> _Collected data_
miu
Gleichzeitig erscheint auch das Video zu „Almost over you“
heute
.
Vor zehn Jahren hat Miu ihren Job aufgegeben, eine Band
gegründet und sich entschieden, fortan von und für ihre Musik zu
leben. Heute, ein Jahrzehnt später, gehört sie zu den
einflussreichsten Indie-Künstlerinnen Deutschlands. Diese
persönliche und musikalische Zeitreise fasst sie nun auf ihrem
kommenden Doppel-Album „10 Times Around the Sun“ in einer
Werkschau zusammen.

> _PROBLEM TO SOLVE_
Would you return all of the data exactly as given?

> _RESULT_
miu
Gleichzeitig erscheint auch das Video zu „Almost over you“
heute
.
Vor zehn Jahren hat Miu ihren Job aufgegeben, eine Band
gegründet und sich entschieden, fortan von und für ihre Musik zu
leben. Heute, ein Jahrzehnt später, gehört sie zu den
einflussreichsten Indie-Künstlerinnen Deutschlands. Diese
persönliche und musikalische Zeitreise fasst sie nun auf ihrem
kommenden Doppel-Album „10 Times Around the Sun“ in einer
Werkschau zusammen.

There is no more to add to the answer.